## VERIFIQUE SUA COMPREENSÃO
• 1. Reproduza, a partir do trecho, a passagem que vai de "Gostar, por exemplo, de" até "própria potência pessoal.".
• 2. Resuma o trecho em duas frases.

## TRECHO
-*-

Ana Canosa

Ana Canosa

Siga nas redes
Só para assinantesAssine UOL
Opinião

Submissão sem vergonha: fantasias também devem ter espaço no feminismo

Tenho notado um número expressivo de mulheres que se envergonham por atitudes e desejos que, à luz do comportamento sexual mais 'tradicional', reproduziriam cenários e práticas que podem ser entendidos como 'submissos' ou que colocam as mulheres de maneira objetificada pelos homens.

Gostar, por exemplo, de ser chamada de 'puta', de ficar 'de quatro' para ser 'possuída', ter cabelos puxados, receber tapas na bunda ou na cara pode parecer uma afronta aos direitos conquistados e um sinal de enfraquecimento do movimento e da própria potência pessoal.

-*-

## INFORMAÇÕES
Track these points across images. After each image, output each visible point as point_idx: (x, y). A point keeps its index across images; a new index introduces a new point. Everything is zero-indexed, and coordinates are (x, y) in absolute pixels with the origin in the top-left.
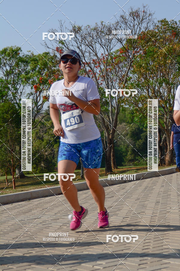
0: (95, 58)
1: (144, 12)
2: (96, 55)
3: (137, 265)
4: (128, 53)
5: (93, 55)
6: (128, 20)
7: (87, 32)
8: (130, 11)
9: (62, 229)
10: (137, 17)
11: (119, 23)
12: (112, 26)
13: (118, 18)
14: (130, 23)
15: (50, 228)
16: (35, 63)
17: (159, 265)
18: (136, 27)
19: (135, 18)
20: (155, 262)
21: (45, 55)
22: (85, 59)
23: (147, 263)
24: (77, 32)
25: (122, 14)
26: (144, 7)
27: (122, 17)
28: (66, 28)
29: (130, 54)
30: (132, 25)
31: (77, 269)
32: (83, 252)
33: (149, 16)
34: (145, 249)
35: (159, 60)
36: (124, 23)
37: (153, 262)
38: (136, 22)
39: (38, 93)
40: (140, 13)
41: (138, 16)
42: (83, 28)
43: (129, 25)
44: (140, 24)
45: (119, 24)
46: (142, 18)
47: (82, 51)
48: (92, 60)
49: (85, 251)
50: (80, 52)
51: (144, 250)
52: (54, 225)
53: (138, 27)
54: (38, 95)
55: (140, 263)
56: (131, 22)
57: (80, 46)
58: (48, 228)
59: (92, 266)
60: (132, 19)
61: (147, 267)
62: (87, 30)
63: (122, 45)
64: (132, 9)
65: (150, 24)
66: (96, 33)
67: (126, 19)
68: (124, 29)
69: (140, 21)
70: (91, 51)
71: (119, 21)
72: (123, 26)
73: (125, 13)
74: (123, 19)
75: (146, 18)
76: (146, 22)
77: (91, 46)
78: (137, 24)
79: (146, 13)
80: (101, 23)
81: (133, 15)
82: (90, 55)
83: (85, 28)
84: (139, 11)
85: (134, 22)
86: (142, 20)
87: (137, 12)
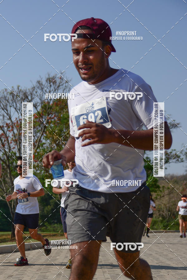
0: (9, 122)
1: (61, 78)
2: (10, 119)
4: (42, 118)
6: (44, 85)
7: (3, 96)
8: (47, 77)
10: (53, 84)
11: (36, 88)
12: (28, 91)
13: (35, 84)
19: (52, 84)
25: (39, 79)
26: (62, 73)
27: (39, 82)
33: (66, 83)
36: (40, 89)
38: (52, 88)
40: (57, 79)
41: (55, 82)
44: (56, 91)
46: (58, 84)
48: (5, 123)
56: (48, 88)
60: (49, 85)
62: (4, 93)
63: (37, 110)
64: (49, 75)
65: (66, 90)
66: (12, 97)
67: (42, 85)
68: (40, 95)
69: (56, 88)
70: (5, 115)
71: (35, 86)
72: (39, 91)
73: (42, 79)
74: (40, 84)
75: (63, 85)
76: (62, 89)
77: (5, 109)
78: (53, 90)
79: (62, 79)
80: (17, 88)
81: (50, 81)
82: (3, 119)
83: (2, 91)
84: (56, 77)
85: (50, 88)
86: (58, 87)
87: (54, 78)
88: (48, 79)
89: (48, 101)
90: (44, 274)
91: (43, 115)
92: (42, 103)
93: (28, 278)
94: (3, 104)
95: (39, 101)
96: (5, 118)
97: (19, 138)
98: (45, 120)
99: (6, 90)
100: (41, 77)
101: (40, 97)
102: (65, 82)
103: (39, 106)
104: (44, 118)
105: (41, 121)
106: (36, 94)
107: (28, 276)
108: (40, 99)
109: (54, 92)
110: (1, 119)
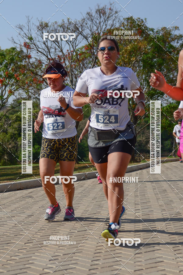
0: (61, 54)
1: (110, 9)
2: (62, 51)
3: (88, 270)
4: (93, 49)
5: (58, 51)
6: (94, 17)
7: (54, 29)
8: (97, 8)
9: (17, 227)
10: (103, 15)
11: (86, 19)
12: (78, 23)
13: (85, 15)
14: (96, 20)
15: (5, 226)
16: (2, 58)
17: (109, 271)
18: (102, 24)
19: (102, 15)
20: (106, 267)
21: (12, 50)
22: (50, 55)
23: (98, 268)
24: (44, 28)
25: (89, 11)
26: (111, 4)
27: (88, 14)
28: (33, 24)
29: (94, 51)
30: (98, 22)
31: (27, 271)
32: (34, 253)
33: (115, 14)
34: (97, 253)
35: (124, 57)
36: (90, 20)
37: (104, 267)
38: (102, 19)
39: (4, 87)
40: (107, 10)
41: (104, 13)
42: (49, 25)
43: (95, 23)
44: (106, 21)
45: (85, 21)
46: (108, 15)
47: (48, 47)
48: (57, 55)
49: (37, 253)
50: (46, 48)
51: (96, 254)
52: (9, 223)
53: (104, 24)
54: (3, 89)
55: (91, 268)
56: (98, 19)
57: (46, 43)
58: (3, 225)
59: (42, 269)
60: (99, 16)
61: (98, 273)
62: (54, 26)
63: (88, 42)
64: (99, 6)
65: (116, 21)
66: (62, 29)
67: (92, 16)
68: (90, 27)
69: (106, 19)
70: (57, 47)
71: (85, 17)
72: (89, 23)
73: (91, 11)
74: (90, 16)
75: (112, 16)
76: (112, 20)
77: (57, 42)
78: (103, 21)
79: (112, 10)
80: (67, 20)
81: (99, 12)
82: (55, 51)
83: (52, 24)
84: (105, 9)
85: (100, 19)
86: (108, 18)
87: (104, 9)
88: (97, 10)
89: (98, 32)
90: (99, 203)
91: (94, 46)
92: (92, 34)
93: (84, 207)
95: (90, 33)
97: (71, 70)
99: (56, 22)
100: (91, 9)
101: (90, 28)
102: (114, 12)
103: (89, 37)
104: (95, 50)
105: (92, 53)
106: (86, 26)
107: (84, 205)
108: (90, 31)
109: (104, 23)
110: (54, 52)
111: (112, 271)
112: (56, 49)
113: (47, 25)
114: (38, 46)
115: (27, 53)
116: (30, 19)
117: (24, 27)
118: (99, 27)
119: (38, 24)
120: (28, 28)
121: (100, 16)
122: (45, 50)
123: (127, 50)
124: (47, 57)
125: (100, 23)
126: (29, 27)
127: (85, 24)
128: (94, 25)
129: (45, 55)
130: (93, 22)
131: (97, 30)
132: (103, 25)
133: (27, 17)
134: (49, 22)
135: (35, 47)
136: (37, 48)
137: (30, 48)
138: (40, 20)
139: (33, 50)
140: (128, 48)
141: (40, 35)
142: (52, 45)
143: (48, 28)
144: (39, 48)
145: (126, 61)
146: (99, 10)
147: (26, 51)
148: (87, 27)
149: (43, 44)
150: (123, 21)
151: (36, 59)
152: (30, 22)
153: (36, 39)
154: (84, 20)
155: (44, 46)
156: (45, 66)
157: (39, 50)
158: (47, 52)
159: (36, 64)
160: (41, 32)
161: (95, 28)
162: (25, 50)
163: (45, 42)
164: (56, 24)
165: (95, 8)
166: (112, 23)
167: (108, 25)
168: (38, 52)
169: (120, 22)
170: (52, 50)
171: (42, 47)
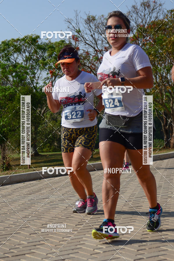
0: (107, 45)
1: (154, 2)
3: (136, 250)
4: (138, 41)
5: (105, 43)
6: (139, 10)
7: (100, 22)
9: (68, 210)
10: (148, 8)
11: (131, 12)
13: (130, 9)
14: (141, 13)
15: (57, 208)
16: (52, 50)
17: (157, 251)
18: (146, 16)
19: (146, 8)
20: (154, 248)
21: (61, 43)
22: (97, 47)
23: (146, 249)
24: (91, 21)
25: (134, 4)
27: (134, 7)
28: (81, 17)
29: (139, 42)
30: (143, 14)
31: (79, 252)
32: (85, 235)
33: (159, 6)
34: (145, 234)
35: (168, 48)
36: (136, 13)
37: (151, 248)
38: (147, 12)
39: (53, 78)
40: (151, 3)
41: (149, 6)
42: (96, 18)
43: (139, 15)
44: (151, 14)
45: (131, 14)
46: (152, 8)
47: (95, 39)
48: (104, 47)
49: (88, 234)
50: (93, 40)
51: (143, 236)
52: (61, 206)
53: (149, 17)
54: (53, 80)
55: (139, 249)
56: (142, 12)
57: (94, 35)
58: (55, 208)
59: (92, 250)
60: (143, 9)
61: (146, 253)
62: (101, 19)
63: (133, 33)
65: (160, 13)
67: (137, 9)
68: (135, 19)
69: (150, 11)
71: (130, 10)
72: (134, 15)
73: (136, 4)
74: (135, 9)
75: (156, 8)
76: (156, 12)
78: (147, 14)
79: (156, 3)
81: (144, 5)
82: (102, 43)
83: (99, 17)
84: (150, 2)
85: (145, 11)
86: (152, 10)
87: (148, 2)
88: (142, 3)
89: (143, 24)
91: (139, 38)
92: (137, 26)
93: (131, 191)
94: (101, 30)
95: (135, 25)
96: (104, 42)
98: (141, 42)
99: (103, 16)
100: (136, 2)
101: (136, 20)
102: (158, 5)
103: (135, 29)
106: (131, 18)
107: (131, 189)
108: (136, 23)
109: (148, 15)
110: (100, 44)
111: (159, 251)
112: (102, 41)
113: (94, 19)
114: (86, 38)
115: (76, 45)
116: (78, 13)
117: (73, 20)
118: (144, 20)
119: (86, 18)
120: (76, 22)
121: (145, 9)
122: (92, 42)
123: (171, 40)
124: (94, 48)
125: (145, 16)
126: (78, 20)
127: (130, 17)
128: (139, 18)
129: (92, 47)
130: (138, 14)
131: (142, 22)
132: (147, 18)
133: (75, 11)
134: (96, 16)
135: (83, 39)
136: (85, 40)
137: (78, 41)
138: (87, 14)
139: (81, 42)
140: (172, 38)
141: (88, 28)
142: (99, 37)
143: (95, 21)
144: (87, 40)
145: (170, 52)
146: (144, 4)
147: (75, 44)
148: (133, 19)
149: (90, 36)
150: (167, 13)
151: (83, 50)
152: (78, 15)
153: (83, 31)
154: (129, 13)
155: (91, 38)
156: (93, 57)
157: (87, 42)
158: (95, 44)
159: (84, 55)
160: (89, 25)
161: (140, 20)
162: (73, 43)
163: (92, 35)
164: (102, 17)
165: (140, 1)
166: (156, 15)
167: (152, 17)
168: (85, 45)
169: (164, 14)
170: (99, 42)
171: (90, 40)
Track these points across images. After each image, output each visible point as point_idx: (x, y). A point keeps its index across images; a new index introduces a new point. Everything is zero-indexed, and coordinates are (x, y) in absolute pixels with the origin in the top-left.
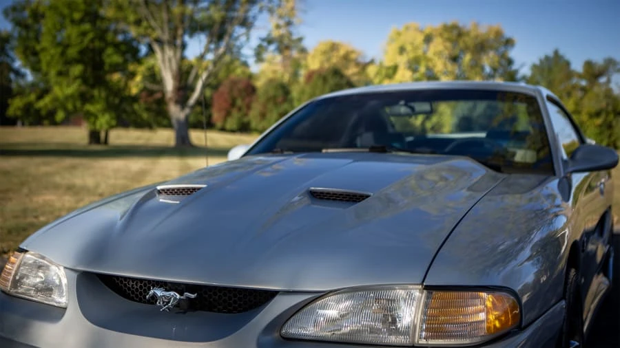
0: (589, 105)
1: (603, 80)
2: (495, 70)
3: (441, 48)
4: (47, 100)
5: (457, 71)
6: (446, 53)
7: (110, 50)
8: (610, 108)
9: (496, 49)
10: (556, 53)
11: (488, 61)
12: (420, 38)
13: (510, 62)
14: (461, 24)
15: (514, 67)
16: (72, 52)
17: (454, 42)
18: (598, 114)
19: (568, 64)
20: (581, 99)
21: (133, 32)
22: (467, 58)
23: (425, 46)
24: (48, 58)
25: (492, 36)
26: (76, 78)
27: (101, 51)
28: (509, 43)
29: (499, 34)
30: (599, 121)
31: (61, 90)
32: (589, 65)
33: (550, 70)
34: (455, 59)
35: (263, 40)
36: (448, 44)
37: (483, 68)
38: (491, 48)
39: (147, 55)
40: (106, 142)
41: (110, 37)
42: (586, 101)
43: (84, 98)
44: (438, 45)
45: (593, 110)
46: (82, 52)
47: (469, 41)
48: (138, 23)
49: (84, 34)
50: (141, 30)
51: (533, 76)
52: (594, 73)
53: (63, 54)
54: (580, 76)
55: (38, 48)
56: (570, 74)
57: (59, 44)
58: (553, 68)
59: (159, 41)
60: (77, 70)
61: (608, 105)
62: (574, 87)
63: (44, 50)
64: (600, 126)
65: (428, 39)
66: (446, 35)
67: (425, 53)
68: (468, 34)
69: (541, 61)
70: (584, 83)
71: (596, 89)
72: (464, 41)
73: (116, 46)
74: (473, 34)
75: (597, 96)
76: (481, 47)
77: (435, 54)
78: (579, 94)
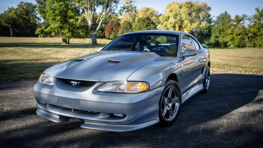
0: (237, 31)
1: (241, 22)
2: (204, 18)
4: (49, 28)
5: (190, 19)
6: (187, 12)
7: (70, 11)
8: (244, 33)
9: (205, 11)
10: (226, 12)
11: (201, 15)
12: (178, 6)
13: (209, 16)
14: (192, 2)
15: (210, 18)
16: (57, 12)
17: (189, 8)
18: (239, 34)
19: (230, 16)
20: (234, 29)
21: (77, 5)
22: (194, 14)
23: (179, 10)
24: (49, 14)
25: (203, 7)
26: (58, 21)
27: (67, 12)
28: (209, 9)
29: (205, 5)
30: (239, 37)
31: (54, 25)
32: (237, 17)
33: (223, 18)
34: (190, 14)
35: (122, 8)
37: (200, 18)
38: (203, 10)
39: (82, 13)
40: (68, 43)
41: (70, 7)
43: (61, 28)
44: (184, 9)
46: (60, 12)
47: (195, 8)
48: (79, 2)
49: (61, 6)
50: (80, 4)
51: (217, 21)
52: (239, 20)
53: (54, 12)
54: (234, 21)
55: (45, 10)
56: (230, 20)
57: (53, 9)
58: (225, 17)
59: (86, 8)
60: (58, 18)
61: (243, 31)
62: (231, 25)
63: (47, 11)
64: (240, 39)
65: (181, 7)
66: (187, 6)
67: (179, 12)
68: (194, 5)
69: (220, 15)
70: (235, 23)
71: (239, 26)
72: (193, 8)
73: (72, 10)
74: (196, 6)
75: (239, 28)
76: (199, 10)
77: (183, 12)
78: (233, 27)
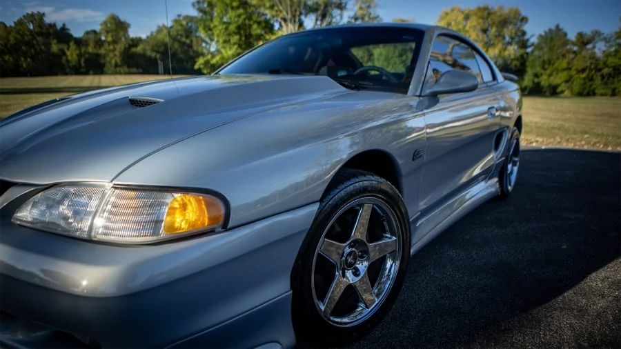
0: (578, 64)
1: (589, 46)
2: (512, 38)
3: (475, 23)
5: (486, 39)
6: (479, 27)
7: (255, 26)
8: (593, 66)
9: (515, 24)
10: (557, 27)
11: (508, 32)
12: (461, 17)
13: (524, 33)
14: (490, 7)
15: (526, 37)
16: (232, 28)
17: (485, 19)
18: (583, 70)
19: (566, 35)
20: (573, 59)
21: (269, 14)
22: (493, 31)
23: (464, 23)
24: (218, 32)
25: (512, 15)
26: (235, 44)
27: (250, 26)
28: (524, 20)
29: (517, 13)
30: (584, 76)
31: (226, 52)
32: (580, 35)
33: (552, 39)
34: (485, 31)
35: (352, 18)
36: (481, 21)
37: (504, 38)
38: (511, 23)
39: (279, 29)
41: (254, 18)
42: (575, 62)
44: (473, 21)
45: (580, 68)
46: (239, 28)
47: (496, 18)
48: (272, 7)
49: (239, 16)
50: (274, 13)
51: (539, 44)
52: (583, 41)
53: (226, 29)
54: (574, 44)
55: (212, 25)
56: (567, 42)
57: (224, 23)
58: (555, 37)
59: (285, 20)
60: (235, 38)
61: (591, 64)
62: (568, 51)
63: (215, 26)
64: (584, 79)
65: (467, 17)
66: (480, 14)
67: (464, 27)
68: (495, 13)
69: (546, 33)
70: (575, 48)
71: (584, 53)
72: (492, 19)
73: (259, 23)
74: (498, 14)
75: (584, 57)
76: (504, 23)
77: (470, 27)
78: (572, 56)
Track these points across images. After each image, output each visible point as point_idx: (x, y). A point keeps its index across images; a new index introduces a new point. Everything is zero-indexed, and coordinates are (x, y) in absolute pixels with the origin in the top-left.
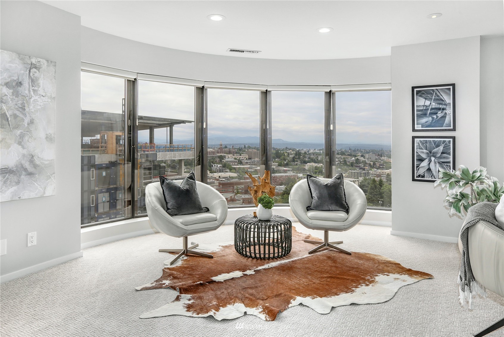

-*-

## LISTA DE RESPOSTAS
• 1.
Gostar, por exemplo, de ser chamada de 'puta', de ficar 'de quatro' para ser 'possuída', ter cabelos puxados, receber tapas na bunda ou na cara pode parecer uma afronta aos direitos conquistados e um sinal de enfraquecimento do movimento e da própria potência pessoal.

• 2. Um número expressivo de mulheres se envergonha de atitudes e desejos que, à luz do comportamento sexual mais tradicional, podem ser entendidos como submissos ou objetificadores. Gostar de práticas como ser chamada de 'puta', ter os cabelos puxados ou receber tapas pode parecer uma afronta aos direitos conquistados e um sinal de enfraquecimento do movimento e da própria potência pessoal.